___ Kutipan Dokumen ___

Saya tidak sedang menertawakan nasib sial teman saya. Hanya saja, di titik itu, saya makin lapang: tak ada alasan untuk malu dengan motor yang kata teman-teman saya butut itu. Nyatanya kebututan yang membawa keuntungan.
Kesialan di Jembatan Suramadu
Namanya juga motor butut, kadang kala ada momen saat Yamaha Mio 2012 itu membuat saya emosi. Saya bahkan sudah pernah membuangnya.
Saat itu, saya sedang night riding memutari Kota Surabaya, bersama seorang teman kuliah dari NTT. Kami mencari pemandangan lampu-lampu Kota Surabaya.
“Pernah ke Suramadu nggak?,” tanya teman saya.
Saya menggeleng. Akhirnya, kami memutuskan untuk melintasi Jembatan Suramadu menggunakan Yamaha Mio 2012. Saat motor saya pacu menyeberangi Jembatan Suramadu ke arah Bangkalan, awalnya tak ada hal yang aneh. Semuanya mulus-mulus saja. Kami lalu mampir dan nongkrong di sebuah Indomaret di Bangkalan.
Saat jam menunjukkan pukul 23.00 malam, kami memutuskan pulang ke Surabaya, menyeberangi Jembatan Suramadu lagi. Akan tetapi, sesaat sebelum masuk gapura jembatan, saya merasakan motor saya mulai oleng.
“Motor kau bocor ini,” teriak teman saya dari belakang.
Benar saja. Bannya bocor. Sontak saja saya gemetar. Pikir saya, sudah hampir tengah malam, apa masih ada tambal ban yang buka? Apalagi, ini pertama kali saya menginjakkan kaki di Madura.
Saya pun mendorong Yamaha Mio 2012 saya untuk mencari tukang tambal ban. Untungnya, ada satu tambal ban yang buka dan tak jauh dari jembatan. Saya terpaksa merogoh Rp15 ribu agar bisa pulang.
Pernah saya buang, tapi tak ada yang memungut
Tapi kata sial sepertinya tak jauh dari saya kala itu. Baru saja keluar dari Jembatan Suramadu (memasuki Surabaya, di sekitaran Kedung Cowek), ban saya kempes lagi.
“Motor terkutuk!” Begitu umpat teman saya berulang-ulang.
Saya pun jadi ikut naik darah. Dengan bersungut-sungut, saya mencoba mendorongnya lagi, mencari tambal ban terdekat.
“Kalau jam segini sudah nggak ada tambal ban, Mas. Coba jalan terus ke selatan siapa tahu masih ada yang buka,” ujar salah satu pedagang yang saya temui tengah malam itu.
Tapi, sejauh kaki ini melangkah, tak ada satu pun tambal ban yang buka. Hampir dua jam saya bergiliran dengan teman saya mendorong Yamaha Mio 2012 terkutuk ini.

___ Data yang Diberikan ___

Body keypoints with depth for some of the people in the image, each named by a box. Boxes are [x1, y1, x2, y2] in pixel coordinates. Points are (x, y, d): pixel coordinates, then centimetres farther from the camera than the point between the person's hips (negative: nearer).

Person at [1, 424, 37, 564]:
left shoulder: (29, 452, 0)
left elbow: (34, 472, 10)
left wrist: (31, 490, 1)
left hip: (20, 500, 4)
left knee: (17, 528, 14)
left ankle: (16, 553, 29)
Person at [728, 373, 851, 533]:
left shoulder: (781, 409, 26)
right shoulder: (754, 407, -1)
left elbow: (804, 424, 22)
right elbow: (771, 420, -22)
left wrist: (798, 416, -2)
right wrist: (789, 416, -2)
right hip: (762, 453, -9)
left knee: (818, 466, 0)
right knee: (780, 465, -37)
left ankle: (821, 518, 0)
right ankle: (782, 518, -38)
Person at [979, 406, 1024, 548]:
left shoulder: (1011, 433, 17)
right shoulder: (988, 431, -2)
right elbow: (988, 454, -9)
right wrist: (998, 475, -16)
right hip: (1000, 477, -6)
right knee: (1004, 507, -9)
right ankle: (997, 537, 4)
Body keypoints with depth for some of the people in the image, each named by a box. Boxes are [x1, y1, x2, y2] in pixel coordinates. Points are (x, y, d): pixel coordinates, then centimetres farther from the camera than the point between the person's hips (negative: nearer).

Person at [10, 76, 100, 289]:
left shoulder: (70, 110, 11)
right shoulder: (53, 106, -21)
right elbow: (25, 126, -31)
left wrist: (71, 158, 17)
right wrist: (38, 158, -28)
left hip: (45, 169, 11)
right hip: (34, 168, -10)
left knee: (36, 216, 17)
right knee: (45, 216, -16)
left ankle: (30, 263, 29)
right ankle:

___
___ Data yang Diberikan ___

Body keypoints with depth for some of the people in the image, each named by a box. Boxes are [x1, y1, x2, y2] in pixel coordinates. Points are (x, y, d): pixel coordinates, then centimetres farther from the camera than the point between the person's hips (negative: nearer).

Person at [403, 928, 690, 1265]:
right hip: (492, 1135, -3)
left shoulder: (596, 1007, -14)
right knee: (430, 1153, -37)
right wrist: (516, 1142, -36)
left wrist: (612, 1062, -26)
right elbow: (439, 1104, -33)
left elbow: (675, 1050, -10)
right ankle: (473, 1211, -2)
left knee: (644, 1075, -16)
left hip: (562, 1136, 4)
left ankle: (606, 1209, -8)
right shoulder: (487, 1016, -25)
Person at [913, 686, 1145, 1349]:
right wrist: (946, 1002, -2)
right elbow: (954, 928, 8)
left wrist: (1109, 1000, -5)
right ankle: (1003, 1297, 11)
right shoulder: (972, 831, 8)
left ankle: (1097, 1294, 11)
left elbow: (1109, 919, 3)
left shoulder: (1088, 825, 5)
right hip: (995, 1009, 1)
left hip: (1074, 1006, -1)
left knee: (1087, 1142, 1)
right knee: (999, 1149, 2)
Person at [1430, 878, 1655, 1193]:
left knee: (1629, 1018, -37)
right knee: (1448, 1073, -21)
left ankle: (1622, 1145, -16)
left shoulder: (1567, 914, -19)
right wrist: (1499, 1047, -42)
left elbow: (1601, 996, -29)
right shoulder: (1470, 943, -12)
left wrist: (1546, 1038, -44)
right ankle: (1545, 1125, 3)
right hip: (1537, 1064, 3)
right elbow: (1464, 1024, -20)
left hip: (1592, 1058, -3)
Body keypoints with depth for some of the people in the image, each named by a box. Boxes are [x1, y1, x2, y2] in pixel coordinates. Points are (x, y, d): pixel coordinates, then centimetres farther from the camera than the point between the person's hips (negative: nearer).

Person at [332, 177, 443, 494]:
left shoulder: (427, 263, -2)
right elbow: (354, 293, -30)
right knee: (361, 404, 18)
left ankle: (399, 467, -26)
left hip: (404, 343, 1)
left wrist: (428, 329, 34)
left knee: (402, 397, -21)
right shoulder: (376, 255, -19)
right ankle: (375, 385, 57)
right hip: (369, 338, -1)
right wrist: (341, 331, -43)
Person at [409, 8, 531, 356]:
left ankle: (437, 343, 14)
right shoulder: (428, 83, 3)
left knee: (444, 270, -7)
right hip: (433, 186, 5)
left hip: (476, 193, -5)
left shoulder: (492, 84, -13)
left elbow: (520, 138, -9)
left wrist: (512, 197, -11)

___
___ Data yang Diberikan ___

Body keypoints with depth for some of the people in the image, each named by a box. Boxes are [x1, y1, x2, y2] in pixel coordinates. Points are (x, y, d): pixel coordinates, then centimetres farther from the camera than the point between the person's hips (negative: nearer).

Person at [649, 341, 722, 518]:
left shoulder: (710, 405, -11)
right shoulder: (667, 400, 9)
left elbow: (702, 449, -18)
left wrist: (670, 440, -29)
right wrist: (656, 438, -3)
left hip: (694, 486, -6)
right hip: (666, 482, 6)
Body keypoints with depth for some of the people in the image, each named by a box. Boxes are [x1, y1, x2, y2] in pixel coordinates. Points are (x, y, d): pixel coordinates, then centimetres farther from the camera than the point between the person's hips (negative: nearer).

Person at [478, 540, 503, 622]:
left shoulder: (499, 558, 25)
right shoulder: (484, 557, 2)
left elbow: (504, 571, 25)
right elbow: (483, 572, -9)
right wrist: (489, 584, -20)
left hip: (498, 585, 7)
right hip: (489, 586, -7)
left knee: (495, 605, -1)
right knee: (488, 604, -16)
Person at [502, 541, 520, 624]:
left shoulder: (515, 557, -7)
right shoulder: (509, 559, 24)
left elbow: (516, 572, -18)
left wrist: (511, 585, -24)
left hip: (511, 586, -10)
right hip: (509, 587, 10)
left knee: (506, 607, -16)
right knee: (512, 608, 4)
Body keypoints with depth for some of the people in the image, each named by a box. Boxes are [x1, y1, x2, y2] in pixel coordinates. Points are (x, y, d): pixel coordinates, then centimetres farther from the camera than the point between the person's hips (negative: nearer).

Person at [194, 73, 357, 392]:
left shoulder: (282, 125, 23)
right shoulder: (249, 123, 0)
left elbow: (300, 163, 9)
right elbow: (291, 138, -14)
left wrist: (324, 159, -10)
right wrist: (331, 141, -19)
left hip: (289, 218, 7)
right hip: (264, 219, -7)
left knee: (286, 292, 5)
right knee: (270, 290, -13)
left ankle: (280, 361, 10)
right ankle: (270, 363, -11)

___

▶ Tugas Anda: Salin tanpa perubahan bagian dari kisah tentang Yamaha Mio 2012 di atas yang dibuka dengan kata-kata yang memuat "Benar saja. Bannya" dan ditutup dengan "agar bisa pulang.".

▶ Hasil Latihan:
Benar saja. Bannya bocor. Sontak saja saya gemetar. Pikir saya, sudah hampir tengah malam, apa masih ada tambal ban yang buka? Apalagi, ini pertama kali saya menginjakkan kaki di Madura.
Saya pun mendorong Yamaha Mio 2012 saya untuk mencari tukang tambal ban. Untungnya, ada satu tambal ban yang buka dan tak jauh dari jembatan. Saya terpaksa merogoh Rp15 ribu agar bisa pulang.